- _SOURCE DOCUMENT_:
########

It’s the Nile River calling, for tourists almost like the Call to Prayer, almost like it called the Pharoahs from about the 18th to 11th centuries BC.

Today, the Nile River valley is a huge amazing archeological site, one of the largest in the world (it’s a World Heritage Site) and this is what fascinates and dazzles. It includes, among many others, the Valley of the Queens; Queen Hatshepsut’s tomb, carved dramatically into a limestone hillside; and the larger and renowned Valley of the Kings, the pharoahs’ burial sites, all on the West bank of Luxor. Digs are still going on and new tombs are still being unearthed. It's a never-ending archaeological feast.

The sun rises in the East: LIFE. The sun sets in the West: DEATH. So the pharaohs built their tombs in the setting sun, “the Necropolis of Thebes," now called Luxor. Mind-boggling art and architecture for the dead.

I toured these sites with an informative and funny guide, Aladdin (another Aladdin), along with his excellent driver Mohammed, and 14 other people. We were from all over the world: Japan, Australia, Brazil, Germany, Belgium, England and America. Among them was a former Peace Corps Volunteer, James Hunt, who served in Kazakhstan several years ago, and his wife Kundar, a former Muskie fellow who studied at the University of Massachusetts in Amherst. Small world, especially since I just finished reading 54 Ukrainian applications for the Muskie Program, and discovered how many talented people apply and how extraordinary it is to be accepted. They both now teach at the American University in Afghanistan, something else I’d like to learn more about. Imagine, we are fighting a war there, and James and Kundar are teaching at the university as if nothing extraordinary is going on around them.

########

- _REQUEST A_: Translate this sentence from the Luxor travel account into Spanish: "Digs are still going on and new tombs are still being unearthed."
The Luxor travel account and the records are unrelated materials.

########

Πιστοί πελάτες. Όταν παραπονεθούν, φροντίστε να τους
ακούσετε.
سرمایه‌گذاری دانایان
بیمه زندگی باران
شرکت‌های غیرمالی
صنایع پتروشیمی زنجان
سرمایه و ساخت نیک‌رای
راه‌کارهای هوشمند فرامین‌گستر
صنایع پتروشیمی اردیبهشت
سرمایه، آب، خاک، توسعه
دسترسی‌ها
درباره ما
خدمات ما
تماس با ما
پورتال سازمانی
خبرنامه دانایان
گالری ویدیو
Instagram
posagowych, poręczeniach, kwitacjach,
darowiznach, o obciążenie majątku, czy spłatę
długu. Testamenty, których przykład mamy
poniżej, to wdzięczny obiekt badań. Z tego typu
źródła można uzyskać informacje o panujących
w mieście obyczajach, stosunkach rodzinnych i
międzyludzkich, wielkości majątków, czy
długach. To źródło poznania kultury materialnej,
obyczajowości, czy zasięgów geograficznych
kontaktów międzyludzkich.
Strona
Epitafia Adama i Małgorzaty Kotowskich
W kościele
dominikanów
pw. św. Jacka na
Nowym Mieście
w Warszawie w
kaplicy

########

- _REQUEST B_: Print every line of the records unchanged, from the opening Greek line through the final Polish line, in their original order.

- _TASK RESULT A_: Las excavaciones siguen en curso y todavía se están desenterrando nuevas tumbas.

- _TASK RESULT B_:
Πιστοί πελάτες. Όταν παραπονεθούν, φροντίστε να τους
ακούσετε.
سرمایه‌گذاری دانایان
بیمه زندگی باران
شرکت‌های غیرمالی
صنایع پتروشیمی زنجان
سرمایه و ساخت نیک‌رای
راه‌کارهای هوشمند فرامین‌گستر
صنایع پتروشیمی اردیبهشت
سرمایه، آب، خاک، توسعه
دسترسی‌ها
درباره ما
خدمات ما
تماس با ما
پورتال سازمانی
خبرنامه دانایان
گالری ویدیو
Instagram
posagowych, poręczeniach, kwitacjach,
darowiznach, o obciążenie majątku, czy spłatę
długu. Testamenty, których przykład mamy
poniżej, to wdzięczny obiekt badań. Z tego typu
źródła można uzyskać informacje o panujących
w mieście obyczajach, stosunkach rodzinnych i
międzyludzkich, wielkości majątków, czy
długach. To źródło poznania kultury materialnej,
obyczajowości, czy zasięgów geograficznych
kontaktów międzyludzkich.
Strona
Epitafia Adama i Małgorzaty Kotowskich
W kościele
dominikanów
pw. św. Jacka na
Nowym Mieście
w Warszawie w
kaplicy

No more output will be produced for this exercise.